L’analisi degli elementi lignei, mai compiuta finora, potrebbe svelare molti segreti intorno alla storia della Basilica, meta irrinunciabile dei molti pellegrini in Terra Santa e insieme rappresentazione delle difficoltà di dialogo tra chiese cattolica, ortodossa e armena, che in quest’occasione hanno raggiunto un accordo storico, grazie alla mediazione dell’Autorità nazionale palestinese cui compete la giurisdizione territoriale.
“Dai primi sopralluoghi, svolti in loco tra ottobre e novembre, possiamo dire che quasi sicuramente l’aspetto attuale della struttura di copertura non corrisponde più a quello originario”, prosegue Macchioni. “I numerosi campioni prelevati per lo svolgimento dell’indagine dendrocronologica consentiranno di collocare temporalmente gli eventuali interventi di restauro e manutenzione che si sono susseguiti nei secoli, come quello, riportato da documenti storici, relativo a un invio di legname nel 1479 da parte della Repubblica di Venezia, dietro richiesta dei frati francescani, per il rifacimento della copertura”.

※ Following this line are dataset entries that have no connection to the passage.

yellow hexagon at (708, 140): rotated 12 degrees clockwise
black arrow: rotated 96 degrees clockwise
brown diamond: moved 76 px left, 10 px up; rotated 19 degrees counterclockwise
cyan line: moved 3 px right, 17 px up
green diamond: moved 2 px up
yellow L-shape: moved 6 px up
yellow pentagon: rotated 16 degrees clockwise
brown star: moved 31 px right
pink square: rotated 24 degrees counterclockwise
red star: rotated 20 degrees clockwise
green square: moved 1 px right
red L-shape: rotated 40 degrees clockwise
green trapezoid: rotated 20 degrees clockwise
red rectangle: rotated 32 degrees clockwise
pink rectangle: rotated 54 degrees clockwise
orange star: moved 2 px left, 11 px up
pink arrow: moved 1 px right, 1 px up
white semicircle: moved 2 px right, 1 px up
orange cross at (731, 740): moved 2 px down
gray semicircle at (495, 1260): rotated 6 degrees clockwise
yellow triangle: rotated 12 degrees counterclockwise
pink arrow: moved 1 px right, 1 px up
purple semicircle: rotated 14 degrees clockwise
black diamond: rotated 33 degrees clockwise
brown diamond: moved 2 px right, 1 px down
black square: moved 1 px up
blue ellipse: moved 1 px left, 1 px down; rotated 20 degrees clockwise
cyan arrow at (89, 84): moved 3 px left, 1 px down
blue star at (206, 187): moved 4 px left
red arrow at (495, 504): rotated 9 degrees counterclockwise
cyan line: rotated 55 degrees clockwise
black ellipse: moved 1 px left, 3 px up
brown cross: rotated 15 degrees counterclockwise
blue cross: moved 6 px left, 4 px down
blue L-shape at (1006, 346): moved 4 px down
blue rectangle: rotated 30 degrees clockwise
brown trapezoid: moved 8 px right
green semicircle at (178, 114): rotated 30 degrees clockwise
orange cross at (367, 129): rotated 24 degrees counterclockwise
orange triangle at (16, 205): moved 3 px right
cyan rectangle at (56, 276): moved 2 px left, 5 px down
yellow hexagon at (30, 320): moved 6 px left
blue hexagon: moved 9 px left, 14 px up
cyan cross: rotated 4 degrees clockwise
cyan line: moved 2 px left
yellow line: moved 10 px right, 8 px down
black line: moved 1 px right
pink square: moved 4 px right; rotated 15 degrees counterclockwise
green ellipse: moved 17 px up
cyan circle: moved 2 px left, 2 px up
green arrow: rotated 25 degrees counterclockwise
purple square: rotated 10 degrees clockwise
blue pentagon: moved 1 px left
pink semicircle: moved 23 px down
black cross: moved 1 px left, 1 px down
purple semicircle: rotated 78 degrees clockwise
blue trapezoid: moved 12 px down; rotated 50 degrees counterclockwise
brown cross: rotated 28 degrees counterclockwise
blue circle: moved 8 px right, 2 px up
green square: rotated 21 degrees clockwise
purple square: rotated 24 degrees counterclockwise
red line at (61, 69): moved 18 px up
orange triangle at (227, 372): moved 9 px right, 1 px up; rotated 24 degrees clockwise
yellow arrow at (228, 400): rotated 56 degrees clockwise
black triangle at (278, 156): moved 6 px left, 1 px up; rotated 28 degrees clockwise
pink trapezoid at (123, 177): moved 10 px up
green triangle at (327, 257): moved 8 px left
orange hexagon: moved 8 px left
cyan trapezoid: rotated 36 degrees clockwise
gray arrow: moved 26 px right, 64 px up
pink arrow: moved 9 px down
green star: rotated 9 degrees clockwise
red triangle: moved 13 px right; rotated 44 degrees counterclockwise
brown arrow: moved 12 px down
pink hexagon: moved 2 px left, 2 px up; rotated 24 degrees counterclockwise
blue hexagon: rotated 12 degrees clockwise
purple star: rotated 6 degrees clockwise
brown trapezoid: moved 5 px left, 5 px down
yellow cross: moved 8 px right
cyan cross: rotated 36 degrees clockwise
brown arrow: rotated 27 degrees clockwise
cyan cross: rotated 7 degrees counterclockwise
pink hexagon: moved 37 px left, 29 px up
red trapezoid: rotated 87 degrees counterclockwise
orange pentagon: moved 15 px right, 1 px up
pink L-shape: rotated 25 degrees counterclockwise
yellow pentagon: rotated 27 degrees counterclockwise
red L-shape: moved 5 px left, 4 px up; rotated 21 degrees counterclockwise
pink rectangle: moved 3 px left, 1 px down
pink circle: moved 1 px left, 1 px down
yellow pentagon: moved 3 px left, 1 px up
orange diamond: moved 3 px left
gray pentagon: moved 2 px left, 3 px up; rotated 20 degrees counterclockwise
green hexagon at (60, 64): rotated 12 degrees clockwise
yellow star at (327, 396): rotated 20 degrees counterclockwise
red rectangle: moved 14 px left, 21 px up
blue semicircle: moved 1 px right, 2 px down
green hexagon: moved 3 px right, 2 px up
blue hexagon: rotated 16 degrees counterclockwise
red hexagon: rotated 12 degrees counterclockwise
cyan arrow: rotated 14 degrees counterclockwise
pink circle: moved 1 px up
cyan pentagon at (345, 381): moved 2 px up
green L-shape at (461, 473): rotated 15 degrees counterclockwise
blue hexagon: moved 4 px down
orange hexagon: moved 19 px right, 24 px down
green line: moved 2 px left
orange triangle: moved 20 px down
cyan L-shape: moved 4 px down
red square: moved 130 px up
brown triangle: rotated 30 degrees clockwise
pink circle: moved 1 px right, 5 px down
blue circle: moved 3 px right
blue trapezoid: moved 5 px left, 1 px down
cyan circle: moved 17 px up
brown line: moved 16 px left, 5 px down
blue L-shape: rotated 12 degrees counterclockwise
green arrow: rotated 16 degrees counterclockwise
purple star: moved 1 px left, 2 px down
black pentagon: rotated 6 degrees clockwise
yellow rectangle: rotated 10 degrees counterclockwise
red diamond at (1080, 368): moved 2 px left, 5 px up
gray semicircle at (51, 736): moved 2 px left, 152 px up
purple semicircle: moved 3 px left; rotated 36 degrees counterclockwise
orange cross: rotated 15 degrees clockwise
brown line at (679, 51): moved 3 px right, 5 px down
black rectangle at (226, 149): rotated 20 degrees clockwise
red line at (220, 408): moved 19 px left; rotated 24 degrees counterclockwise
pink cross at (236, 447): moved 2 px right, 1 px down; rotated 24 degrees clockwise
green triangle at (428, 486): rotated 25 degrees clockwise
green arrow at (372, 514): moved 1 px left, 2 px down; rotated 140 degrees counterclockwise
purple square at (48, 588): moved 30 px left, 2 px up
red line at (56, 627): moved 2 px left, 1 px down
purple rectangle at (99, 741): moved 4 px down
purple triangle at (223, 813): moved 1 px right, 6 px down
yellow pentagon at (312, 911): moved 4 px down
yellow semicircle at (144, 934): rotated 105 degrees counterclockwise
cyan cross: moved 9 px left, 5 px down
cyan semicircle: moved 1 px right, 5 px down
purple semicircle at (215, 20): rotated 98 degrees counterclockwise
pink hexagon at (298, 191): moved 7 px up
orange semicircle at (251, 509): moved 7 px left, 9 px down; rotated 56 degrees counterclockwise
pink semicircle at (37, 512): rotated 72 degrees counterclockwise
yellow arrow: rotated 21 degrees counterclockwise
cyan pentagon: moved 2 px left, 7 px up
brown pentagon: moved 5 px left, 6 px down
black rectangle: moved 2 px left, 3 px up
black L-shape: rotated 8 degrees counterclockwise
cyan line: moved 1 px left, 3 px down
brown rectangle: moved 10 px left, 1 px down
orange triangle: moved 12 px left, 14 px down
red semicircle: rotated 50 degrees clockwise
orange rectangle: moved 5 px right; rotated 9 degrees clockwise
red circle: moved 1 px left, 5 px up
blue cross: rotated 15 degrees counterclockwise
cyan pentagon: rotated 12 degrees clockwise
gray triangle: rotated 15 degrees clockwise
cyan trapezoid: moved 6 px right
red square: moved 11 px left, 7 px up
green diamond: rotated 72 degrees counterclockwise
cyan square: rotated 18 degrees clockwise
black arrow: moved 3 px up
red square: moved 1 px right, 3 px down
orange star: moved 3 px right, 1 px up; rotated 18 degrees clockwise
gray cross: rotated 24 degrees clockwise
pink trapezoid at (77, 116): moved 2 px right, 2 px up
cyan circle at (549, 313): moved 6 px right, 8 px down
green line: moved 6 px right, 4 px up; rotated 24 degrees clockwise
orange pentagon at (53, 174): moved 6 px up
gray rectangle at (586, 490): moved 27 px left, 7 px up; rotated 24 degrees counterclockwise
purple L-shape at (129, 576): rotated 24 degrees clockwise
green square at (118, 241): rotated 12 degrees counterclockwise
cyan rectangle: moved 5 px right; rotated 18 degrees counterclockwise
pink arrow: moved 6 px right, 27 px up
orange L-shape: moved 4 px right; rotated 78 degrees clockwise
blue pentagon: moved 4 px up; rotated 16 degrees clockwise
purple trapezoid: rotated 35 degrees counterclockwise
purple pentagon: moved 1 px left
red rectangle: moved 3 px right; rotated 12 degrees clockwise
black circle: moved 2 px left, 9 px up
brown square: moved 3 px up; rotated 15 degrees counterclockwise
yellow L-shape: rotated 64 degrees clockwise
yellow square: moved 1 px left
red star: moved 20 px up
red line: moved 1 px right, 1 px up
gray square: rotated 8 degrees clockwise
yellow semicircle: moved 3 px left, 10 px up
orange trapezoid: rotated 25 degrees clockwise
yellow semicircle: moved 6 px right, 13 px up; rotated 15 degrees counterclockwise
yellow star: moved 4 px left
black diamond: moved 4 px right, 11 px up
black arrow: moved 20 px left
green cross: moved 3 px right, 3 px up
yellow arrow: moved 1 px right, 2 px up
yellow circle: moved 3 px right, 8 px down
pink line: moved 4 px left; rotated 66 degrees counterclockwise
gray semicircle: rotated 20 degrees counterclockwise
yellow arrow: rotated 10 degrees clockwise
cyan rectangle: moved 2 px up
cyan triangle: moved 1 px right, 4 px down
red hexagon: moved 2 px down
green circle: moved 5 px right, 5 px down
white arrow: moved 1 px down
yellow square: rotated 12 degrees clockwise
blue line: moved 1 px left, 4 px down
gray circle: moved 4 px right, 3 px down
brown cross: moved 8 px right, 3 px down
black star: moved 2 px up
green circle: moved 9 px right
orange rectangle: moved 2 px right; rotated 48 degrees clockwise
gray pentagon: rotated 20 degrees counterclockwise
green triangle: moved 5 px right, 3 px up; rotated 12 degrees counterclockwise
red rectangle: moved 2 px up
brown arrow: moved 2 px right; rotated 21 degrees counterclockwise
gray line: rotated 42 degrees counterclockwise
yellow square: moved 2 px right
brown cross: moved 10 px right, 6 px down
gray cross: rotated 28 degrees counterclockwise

“Durante i sondaggi abbiamo avuto modo di rilevare anche lo stato di conservazione delle finestre della navata principale e dei transetti, oltre che delle porte presenti all’interno del tempio, tra le quali ha grande importanza storica quella che immette all’interno dell’edificio dal nartece e le due che consentono l’accesso alla grotta della natività”, conclude Macchioni.
Nel corso dei prossimi mesi il materiale e i dati raccolti verranno analizzati nei laboratori Ivalsa-Cnr di Sesto Fiorentino (Fi) e di San Michele all’Adige (Tn). I risultati ottenuti saranno la base per la redazione del rapporto che, unitamente a quelli forniti dalle altre unità operative, consentirà di mettere a punto il progetto di restauro della copertura della Basilica.